Led by veterinary parasitology Professor Bill Foreyt, WSU is the world’s undisputed leader in wild sheep disease research. A long-time friend of Foreyt’s, Crate is the former owner of the Crate Veterinary Hospital in Spanaway, Wash., and a partner in Agri Business, an international animal air transportation concern.
Crate’s gift is a life-income charitable remainder unitrust. The principal will be awarded to WSU upon Crate’s death. Part will come directly to the WSU College of Veterinary Medicine. The remaining 45 percent will be distributed to the Foundation for North American Wild Sheep with the stipulation that the foundation contribute enough to WSU to fund the full $1.5 million if the 55 percent does not reach that amount when the funds are dispersed. As the gift grows, a portion of the funds over the $1.5 million will remain with FNAWS [pronounced FIN-ahs] while keeping the WSU program fully funded. FNAWS will continue their legacy of unmatched wild sheep conservation efforts.
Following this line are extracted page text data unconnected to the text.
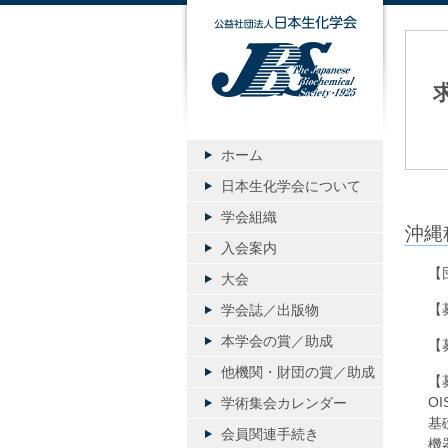
公益社団
ホーム
日本生化学会について
学会組織
沖縄
入会案内
【
大会
【
学会誌／出版物
本学会の賞／助成
【
他機関・財団の賞／助成
【
O
学術集会カレンダー
基
会員関連手続き
機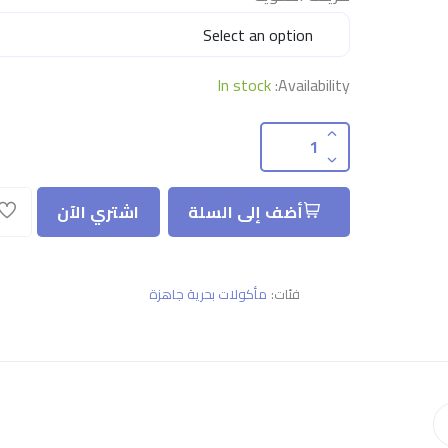
In stock
Availability:
أضف إلى السلة
اشتري الآن
فئات:
مأكولات بحرية جاهزة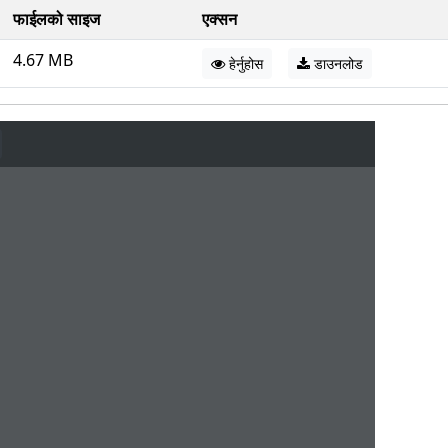
फाईलको साइज
एक्सन
4.67 MB
हेर्नुहोस
डाउनलोड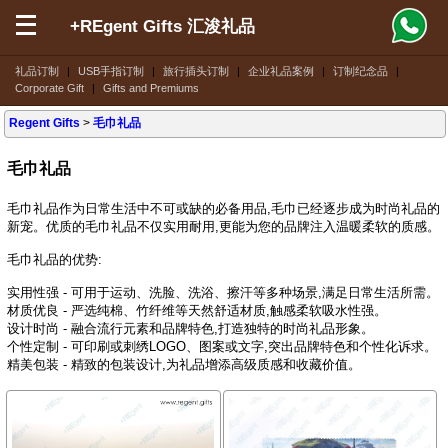
+REgent Gifts 汇浚礼品
礼品订制
|
USB手指订制
|
旅行插头订制
|
企业礼品案例
|
订制纪念品
|
Corporate Gift
|
Gifts and Premiums
Regent Gifts
>
毛巾礼品
毛巾礼品
毛巾礼品作为日常生活中不可或缺的必备用品,毛巾已经逐步成为时尚礼品的
新宠。优质的毛巾礼品不仅实用耐用,更能为您的品牌注入温暖柔软的质感。
毛巾礼品的优势:
实用性强 - 可用于运动、洗脸、洗浴、擦汗等多种场景,满足日常生活所需。
材质优良 - 严选纯棉、竹纤维等天然舒适材质,触感柔软吸水性强。
设计时尚 - 融合流行元素和品牌特色,打造独特的时尚礼品形象。
个性定制 - 可印刷或刺绣LOGO、图案或文字,突出品牌特色和个性化诉求。
精美包装 - 精致的包装设计,为礼品增添高级质感和收藏价值。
FNAWS is among the world’s most productive conservation organizations. They are vigorously involved in the conservation, propagation and intensive management of the remaining wild sheep populations and their habitats in North America. To date, this has amounted to gifts of more than $13 million to worthwhile projects throughout the continent.
“What I’d really like to see is WSU and FNAWS find a way to prevent the contraction and spread of pneumonia in wild sheep, their number one killer,” said Crate. “That’s it, that’s what I want … It’s all about putting more sheep on the mountain.”
Crate’s gift is among some $42 million contributed by donors last fiscal year to WSU bringing the university’s endowment to more than $152 million. Thanks in part to the Crate gift, WSU is now home to 54 distinguished professorships and endowed chairs in programs of excellence.